WORK INSTRUCTION: Take each line of the records below that contains the string "para" and copy it.

AVAILABLE DATA:
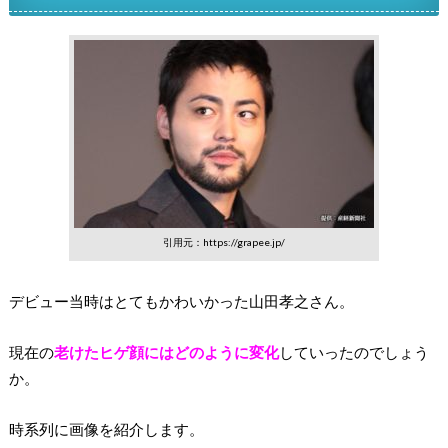
引用元：https://grapee.jp/
デビュー当時はとてもかわいかった山田孝之さん。
現在の
老けたヒゲ顔にはどのように変化
していったのでしょう
か。
時系列に画像を紹介します。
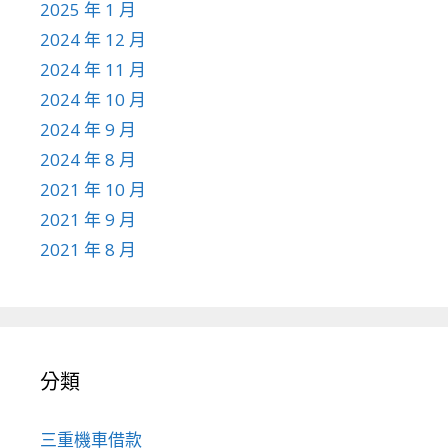
2025 年 1 月
2024 年 12 月
2024 年 11 月
2024 年 10 月
2024 年 9 月
2024 年 8 月
2021 年 10 月
2021 年 9 月
2021 年 8 月
分類
三重機車借款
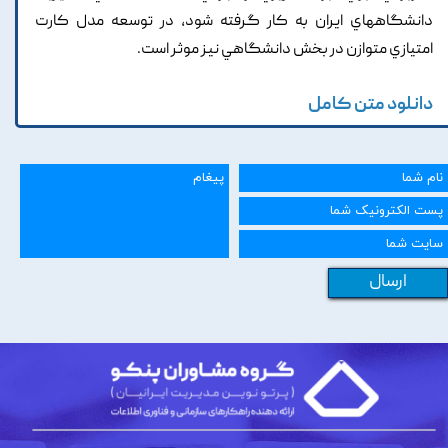
دانشگاههاي ايران به کار گرفته شود, در توسعه مدل کارت
امتيازي متوازن در بخش دانشگاهي نيز موثر است.
دانلود متن کامل
ارسال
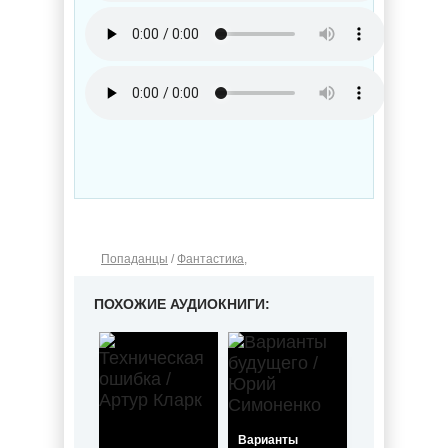
Попаданцы
/
Фантастика
,
ПОХОЖИЕ АУДИОКНИГИ:
Варианты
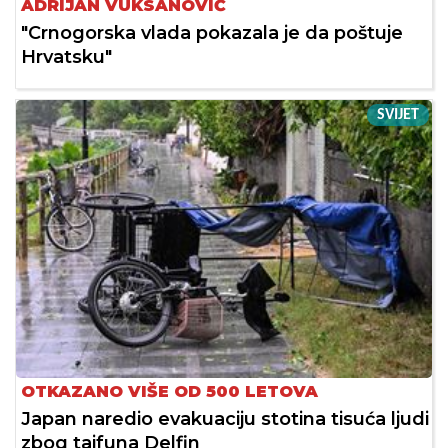
ADRIJAN VUKSANOVIĆ
"Crnogorska vlada pokazala je da poštuje
Hrvatsku"
SVIJET
OTKAZANO VIŠE OD 500 LETOVA
Japan naredio evakuaciju stotina tisuća ljudi
zbog tajfuna Delfin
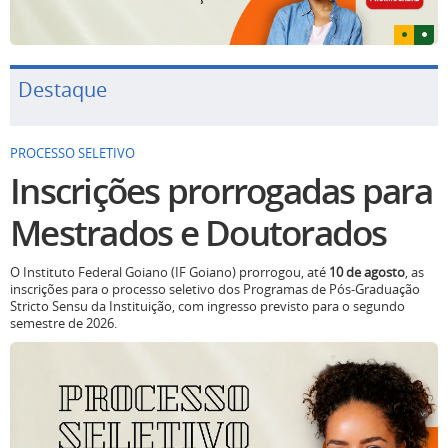
Destaque
PROCESSO SELETIVO
Inscrições prorrogadas para
Mestrados e Doutorados
O Instituto Federal Goiano (IF Goiano) prorrogou, até
10 de agosto
, as
inscrições para o processo seletivo dos Programas de Pós-Graduação
Stricto Sensu da Instituição, com ingresso previsto para o segundo
semestre de 2026.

RESPONSE FOR THIS EXERCISE:
Inscrições prorrogadas para
inscrições para o processo seletivo dos Programas de Pós-Graduação
Stricto Sensu da Instituição, com ingresso previsto para o segundo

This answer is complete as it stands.